The Chinese have given it the name Pangda because in the Bhutanese region it is called Chaukor. India and the People’s Liberation Army (PLA) armies had a 73-day face-off in Doklam in 2017 over the construction of a road near Bhutanese territory. The Doklam tri-junction is considered important from the point of view of India’s security interests.

Frustrated by being badly hurt by India in eastern Ladakh, China is now trying to spread its wings along other areas of the LAC. China’s expansionist activities are increasing in Arunachal Pradesh as well as in Doklam and Bhutan. Satellite images have revealed that five years after the Doklam standoff, a new village named Pangda has been established, barely 9 km east of the flash point area.

Satellite photos show that the village is not only fully inhabited, but most of the houses have cars parked in front of them. Apart from this, there is an ‘all-weather carriage-way close to the village, which is 10 km away in Bhutan on the banks of the Amo Chu River.

Reports indicate that the emergence of Pangda village as a fully populated village is a return to the Doklam crisis of 2017 when Indian and Chinese troops were at each other for 73 days. At that time, Indian troops prevented Chinese workers from reaching the Jhamphiri Ridge, a strategic area adjoining the Doklam plateau. After the withdrawal of the Indian Army from here, China left the disputed site and made a road from the other side to the Jhamphiri Ridge in South Doklam, a disputed mountainous area that is claimed by both China and Bhutan. India supports Bhutan’s claim on Doklam.

Damien Simon, a geospatial intelligence researcher at The Intel Lab, is quoted as saying that this ridge will give the PLA a ‘direct line-of-sight for the Siliguri corridor, or ‘Chicken Neck’, that connects the Northeast to the rest of India. Also using the Jhamphiri Ridge, the Chinese PLA wants to go around the defense of the Indian Army using an alternate route. The latest satellite images from satellite imaging service Maxar show a fully constructed bridge in Pangda village and the foundations of six buildings here. This has exposed China’s all-weather road construction activity in the isolated region, as well as seamless connectivity to new remote residences.

Doklam is a tri-junction where the borders of India, China, and Bhutan meet. India’s concern about this area is that China is changing the tri-junction unilaterally. Apart from this, China has settled an entire village in the eastern sector of the LAC, 4.5 km from the border of Arunachal Pradesh. There are 100 houses in this village.

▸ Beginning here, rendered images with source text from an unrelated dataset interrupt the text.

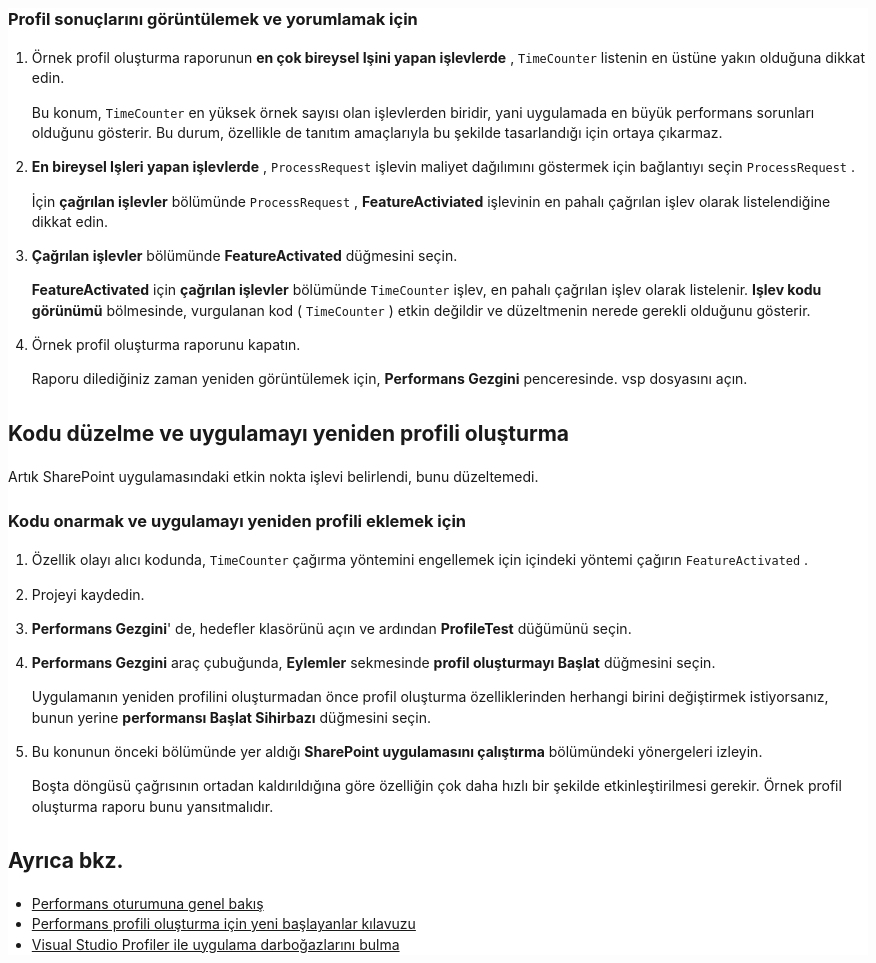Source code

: ### <a name="to-view-and-interpret-the-profile-results"></a>Profil sonuçlarını görüntülemek ve yorumlamak için

1. Örnek profil oluşturma raporunun **en çok bireysel Işini yapan işlevlerde** , `TimeCounter` listenin en üstüne yakın olduğuna dikkat edin.

     Bu konum, `TimeCounter` en yüksek örnek sayısı olan işlevlerden biridir, yani uygulamada en büyük performans sorunları olduğunu gösterir. Bu durum, özellikle de tanıtım amaçlarıyla bu şekilde tasarlandığı için ortaya çıkarmaz.

2. **En bireysel Işleri yapan işlevlerde** , `ProcessRequest` işlevin maliyet dağılımını göstermek için bağlantıyı seçin `ProcessRequest` .

     İçin **çağrılan işlevler** bölümünde `ProcessRequest` , **FeatureActiviated** işlevinin en pahalı çağrılan işlev olarak listelendiğine dikkat edin.

3. **Çağrılan işlevler** bölümünde **FeatureActivated** düğmesini seçin.

     **FeatureActivated** için **çağrılan işlevler** bölümünde `TimeCounter` işlev, en pahalı çağrılan işlev olarak listelenir. **Işlev kodu görünümü** bölmesinde, vurgulanan kod ( `TimeCounter` ) etkin değildir ve düzeltmenin nerede gerekli olduğunu gösterir.

4. Örnek profil oluşturma raporunu kapatın.

     Raporu dilediğiniz zaman yeniden görüntülemek için, **Performans Gezgini** penceresinde. vsp dosyasını açın.

## <a name="fix-the-code-and-reprofile-the-application"></a>Kodu düzelme ve uygulamayı yeniden profili oluşturma
 Artık SharePoint uygulamasındaki etkin nokta işlevi belirlendi, bunu düzeltemedi.

### <a name="to-fix-the-code-and-reprofile-the-application"></a>Kodu onarmak ve uygulamayı yeniden profili eklemek için

1. Özellik olayı alıcı kodunda, `TimeCounter` çağırma yöntemini engellemek için içindeki yöntemi çağırın `FeatureActivated` .

2. Projeyi kaydedin.

3. **Performans Gezgini**' de, hedefler klasörünü açın ve ardından **ProfileTest** düğümünü seçin.

4. **Performans Gezgini** araç çubuğunda, **Eylemler** sekmesinde **profil oluşturmayı Başlat** düğmesini seçin.

     Uygulamanın yeniden profilini oluşturmadan önce profil oluşturma özelliklerinden herhangi birini değiştirmek istiyorsanız, bunun yerine **performansı Başlat Sihirbazı** düğmesini seçin.

5. Bu konunun önceki bölümünde yer aldığı **SharePoint uygulamasını çalıştırma** bölümündeki yönergeleri izleyin.

     Boşta döngüsü çağrısının ortadan kaldırıldığına göre özelliğin çok daha hızlı bir şekilde etkinleştirilmesi gerekir. Örnek profil oluşturma raporu bunu yansıtmalıdır.

## <a name="see-also"></a>Ayrıca bkz.
- [Performans oturumuna genel bakış](../profiling/performance-session-overview.md)
- [Performans profili oluşturma için yeni başlayanlar kılavuzu](../profiling/beginners-guide-to-performance-profiling.md)
- [Visual Studio Profiler ile uygulama darboğazlarını bulma](/archive/msdn-magazine/2008/march/find-application-bottlenecks-with-visual-studio-profiler)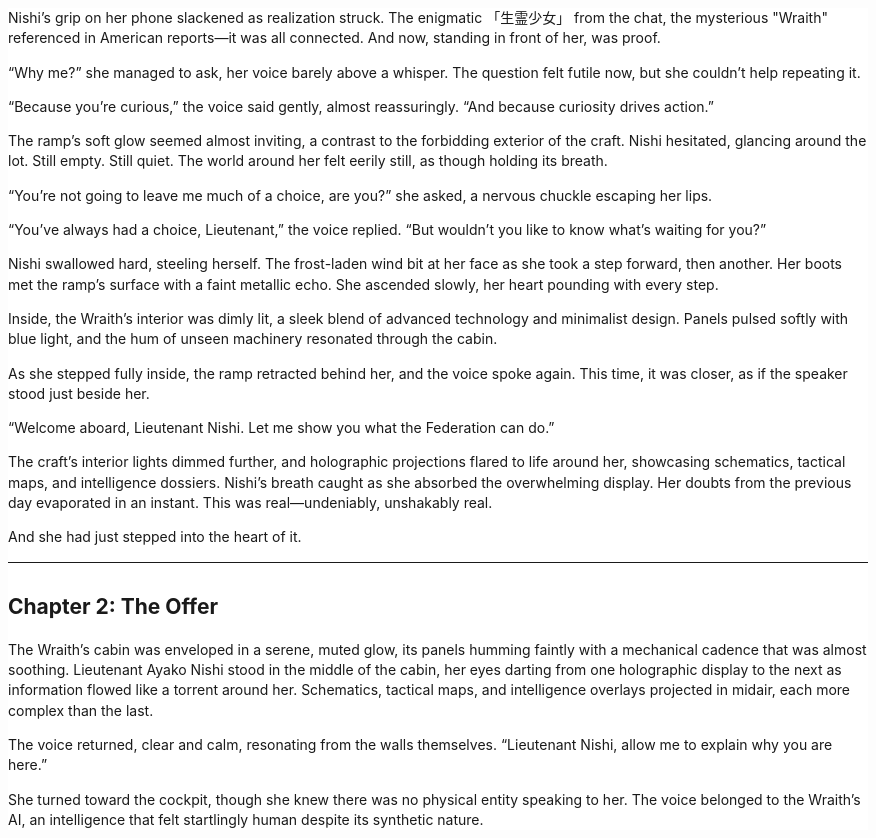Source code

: Nishi’s grip on her phone slackened as realization struck. The enigmatic 「生霊少女」 from the chat, the mysterious "Wraith" referenced in American reports—it was all connected. And now, standing in front of her, was proof.

“Why me?” she managed to ask, her voice barely above a whisper. The question felt futile now, but she couldn’t help repeating it.

“Because you’re curious,” the voice said gently, almost reassuringly. “And because curiosity drives action.”

The ramp’s soft glow seemed almost inviting, a contrast to the forbidding exterior of the craft. Nishi hesitated, glancing around the lot. Still empty. Still quiet. The world around her felt eerily still, as though holding its breath.

“You’re not going to leave me much of a choice, are you?” she asked, a nervous chuckle escaping her lips.

“You’ve always had a choice, Lieutenant,” the voice replied. “But wouldn’t you like to know what’s waiting for you?”

Nishi swallowed hard, steeling herself. The frost-laden wind bit at her face as she took a step forward, then another. Her boots met the ramp’s surface with a faint metallic echo. She ascended slowly, her heart pounding with every step.

Inside, the Wraith’s interior was dimly lit, a sleek blend of advanced technology and minimalist design. Panels pulsed softly with blue light, and the hum of unseen machinery resonated through the cabin.

As she stepped fully inside, the ramp retracted behind her, and the voice spoke again. This time, it was closer, as if the speaker stood just beside her.

“Welcome aboard, Lieutenant Nishi. Let me show you what the Federation can do.”

The craft’s interior lights dimmed further, and holographic projections flared to life around her, showcasing schematics, tactical maps, and intelligence dossiers. Nishi’s breath caught as she absorbed the overwhelming display. Her doubts from the previous day evaporated in an instant. This was real—undeniably, unshakably real.

And she had just stepped into the heart of it.

---

## Chapter 2: The Offer

The Wraith’s cabin was enveloped in a serene, muted glow, its panels humming faintly with a mechanical cadence that was almost soothing. Lieutenant Ayako Nishi stood in the middle of the cabin, her eyes darting from one holographic display to the next as information flowed like a torrent around her. Schematics, tactical maps, and intelligence overlays projected in midair, each more complex than the last.

The voice returned, clear and calm, resonating from the walls themselves. “Lieutenant Nishi, allow me to explain why you are here.”

She turned toward the cockpit, though she knew there was no physical entity speaking to her. The voice belonged to the Wraith’s AI, an intelligence that felt startlingly human despite its synthetic nature.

This has been said in the annual report of the US Department of Defense. The US Defense Department has said in its recent report that the People’s Republic of China (PRC) has built 100 houses in the disputed area between India and China. This area is between the Tibet Autonomous Region of the PRC and Arunachal Pradesh. China has covered 100 sq km of Bhutan within a year. Four new villages have been established in the area.